Just got a new HP computer ..Im trying to burn some captured DV onto a DVD for play in my DVD player.  I have the correct + cd's.  Thing is sometimes it will play in the player, then it wont.  
   What is a good software to use?  O just bought ULEAD Disc Creator, and I think it sucks personally!  Im new to the DVD burning world.  Please help.

 Mike


----------



## Jeepers79 (Aug 18, 2004)

no one


----------



## Nephilim (Aug 19, 2004)

Hi,



> Thing is sometimes it will play in the player, then it wont.



Sounds like it may be a media issue. Most often if it's a software problem the disc won't play at all.

What make/model burner are you using? Firmware version? What brand/type media are you using?

Could you run one of the discs through DVD Identifier and post the manufacturer ID?

http://dvd.identifier.cdfreaks.com/


----------



## Praetor (Aug 21, 2004)

> trying to burn some captured DV onto a DVD for play in my DVD player. I have the correct


1. Standalone or PC dvd playback?
2. How fast are you burning?
3. Are you burning a "standard" DVD or are you using a nonstandard bitrate?

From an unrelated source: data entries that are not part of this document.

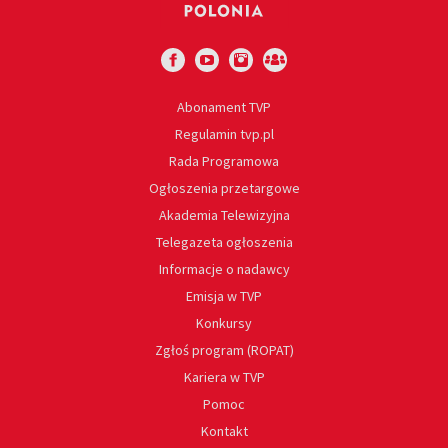
Abonament TVP
Regulamin tvp.pl
Rada Programowa
Ogłoszenia przetargowe
Akademia Telewizyjna
Telegazeta ogłoszenia
Informacje o nadawcy
Emisja w TVP
Konkursy
Zgłoś program (ROPAT)
Kariera w TVP
Pomoc
Kontakt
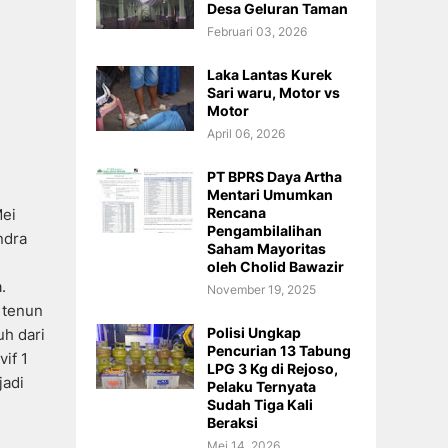
Desa Geluran Taman
Februari 03, 2026
Laka Lantas Kurek
Sari waru, Motor vs
Motor
April 06, 2026
PT BPRS Daya Artha
Mentari Umumkan
Rencana
Mei
Pengambilalihan
ndra
Saham Mayoritas
oleh Cholid Bawazir
.
November 19, 2025
 tenun
Polisi Ungkap
h dari
Pencurian 13 Tabung
if 1
LPG 3 Kg di Rejoso,
jadi
Pelaku Ternyata
Sudah Tiga Kali
Beraksi
Mei 14, 2026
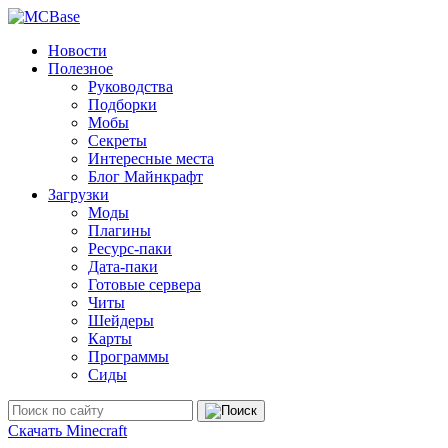
Новости
Полезное
Руководства
Подборки
Мобы
Секреты
Интересные места
Блог Майнкрафт
Загрузки
Моды
Плагины
Ресурс-паки
Дата-паки
Готовые сервера
Читы
Шейдеры
Карты
Программы
Сиды
Скачать Minecraft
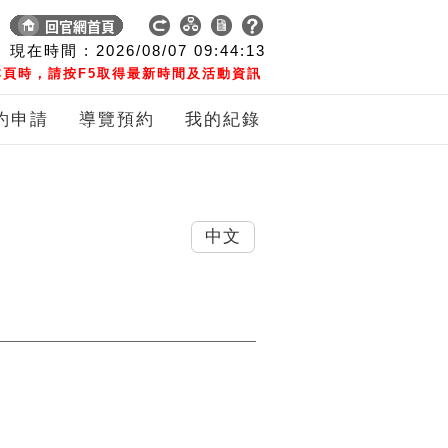
現在時間 :
2026/08/07
09:44:14
頁時，請按F5取得最新時間及活動資訊
約申請
導覽預約
我的紀錄
中文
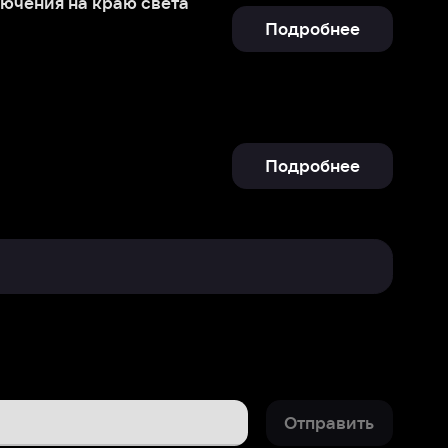
Подробнее
Отправить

> O just bought ULEAD Disc Creator, and I think it sucks personally! Im new to the DVD burning world. Please help


What are the specs on the captured DV footage (resolution, framrate, audio sample rate, audio sample precision)


----------



## Jeepers79 (Aug 24, 2004)

Firmware is 1.26 on a NEC DVD+RW ND-2100AD.  Memorex DVD's at (optimal" burn rate.  for stand alone DVD player.  Not sure on the DV specs  ?  I assume its the Standard DVD rate too

 MIKe


----------



## Praetor (Aug 24, 2004)

> Not sure on the DV specs?


What camera did you use to capture? 



> I assume its the Standard DVD rate too


Im guessing 6Mbit or 8Mbits (depending on the proggie)... there's also 4Mbit, 9Mbit and 10Mbit ... which are all standard (oh joy) and some standalones like it some dont.


----------



## Jeepers79 (Aug 24, 2004)

Its a JVC Mini DV camcorder gr-DVM90u


----------



## Nephilim (Aug 27, 2004)

Did you find the manufacturer ID of the Memorex using the app I listed above?


----------



## Jeepers79 (Aug 27, 2004)

--------------------------------------------------------------------------
Unique Disc Identifier : [DVD+R:RICOHJPN-R01-002]
--------------------------------------------------------------------------
Disc Type :              [DVD+R]
Manufacturer ID :        [RICOHJPN]
Manufacturer Name :      [Ricoh Company Ltd.]
Media Type ID :          [R01]
Product Revision :       [002]
Disc Application Code :  [General Purpose]
Recording Speeds :       [1x , 2.4x , 4x]
Blank Disc Capacity :    [Not Supported By Method 2]
--------------------------------------------------------------------------
[DVD Identifier - http://DVD.Identifier.CDfreaks.com]
--------------------------------------------------------------------------


----------